Kangana Ranaut’s New Calling Card
Now the once ethereal Kangana Ranaut, a fashion “muse” for many has not only gone rogue about Bollywood (this is not the first time) but stepped down to quotidian quarrels and blame games. She argued fervently against nepotism in the film industry but chose to do so on a TV news show that routinely provokes controversies and only seeks conflicts. She spoke about mental health issues in the film industry in the context of a dead actor but without adequate information to back her allegations and claims.

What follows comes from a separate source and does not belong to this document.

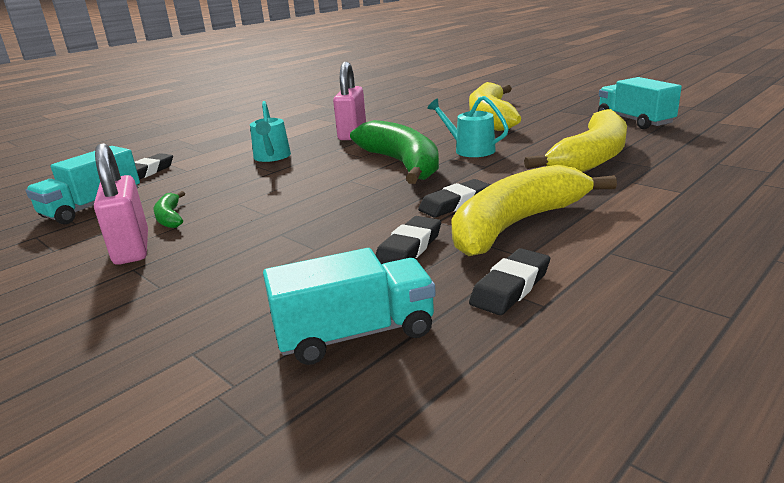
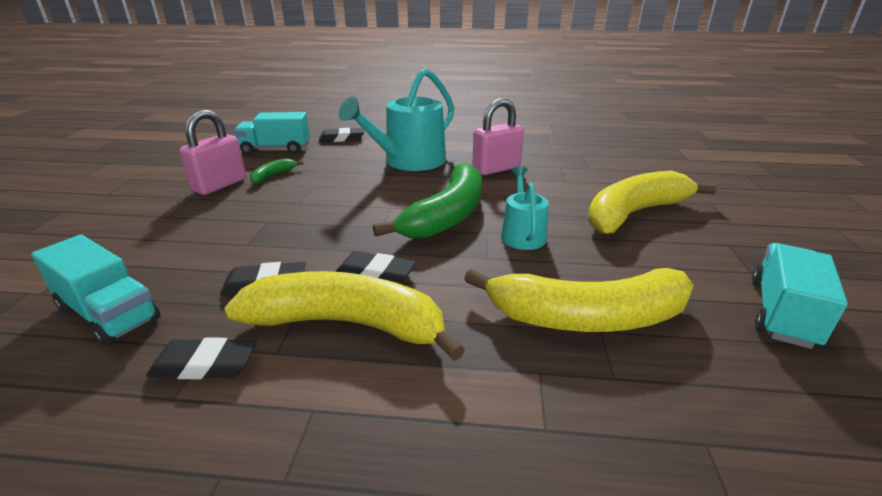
camera: 50 degrees right, 5 degrees up
(272, 157) = (409, 161): turquoise watering can -> turquoise watering can, size x1.85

An actor or a celebrity can of course be a climate change champion, stand up for a cause and have strong political opinions. However, once such a person allows this to be overtaken by one political party versus the other, one TV channel over the other, the magic of a muse is lost. Ethereal becomes real and easy to pigeonhole. That is what Kangana Ranaut has become today. A street fighter who protests the moment she spots a gap, but does so without enough factuality and objectivity. She has become a rebel without a cause. Unlike Swara Bhaskar for instance who has resolutely kept her socio-political dissent intact, has spoken seriously of pertinent issues but without getting into political blame games. Or the once upon a time rebel Aamir Khan, who found a way, through the television chat show Satyamev Jayate to express his social-political angst and raise the right questions.

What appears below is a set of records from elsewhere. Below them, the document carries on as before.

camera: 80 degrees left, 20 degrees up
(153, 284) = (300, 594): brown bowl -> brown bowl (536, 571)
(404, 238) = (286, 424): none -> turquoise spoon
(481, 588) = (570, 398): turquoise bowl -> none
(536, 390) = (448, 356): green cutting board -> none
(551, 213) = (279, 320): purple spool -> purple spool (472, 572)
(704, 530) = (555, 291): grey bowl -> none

Unmasking Makes a Good Cover Story
One of the reasons trouble, tragedy and dissent make a good story in the West and not just for political news magazines is because “troublemaking” celebs are open to shedding starriness in self-exploratory interviews. They may wear the best couture and shine bright but many are willing to take their masks off. In 2018, when Rolling Stones put actor Johnny Depp on the cover, the cover line left nothing to imagination. It read: “The Trouble with Johnny Depp—Lawsuits, booze and hash, a broken marriage, money problems. Inside the trials of the Hollywood Superstar.”
There have been many such instances. In 2015, Vanity Fair put Caitlyn Jenner (born William Bruce Jenner) on the cover after her sex reassignment surgery. It was hardly a sugar and candy interview. A trans fashion muse was born. In another instance, actor Clint Eastwood was billed the “Badass of the Year” on an American GQ cover in 2009.
Kangana Ranaut too is a good, badass cover story. But until she uncovers her objective self and chooses her battles, she will remain in the news, perhaps not in fashion.
Banner (L-R): Kangana Ranaut showcasing a creation by designer Tarun Tahiliani during Lakmé Fashion Week (LFW) Winter/Festive 2016 in Mumbai, on the cover of Harper’s Bazaar’s India June 2018 issue; and wearing a Falguni-Shane Peacock ensemble at the Cannes Film Festival, 2019.
Sujit Jaiswal / AFP, Instagram/kanganaranaut
*The introductory line was amended from “rebel without a cause” to “rebel without a pause”. This article was published on September 9, before the Bombay Municipal Corporation’s demolition drive of actor Kangana Ranaut’s office in Mumbai, that was later stopped by the Mumbai High Court. There is no correlation between the events of September 9 and the views expressed here. This disclaimer is issued in the context of readers’ letters to TVOF on social media.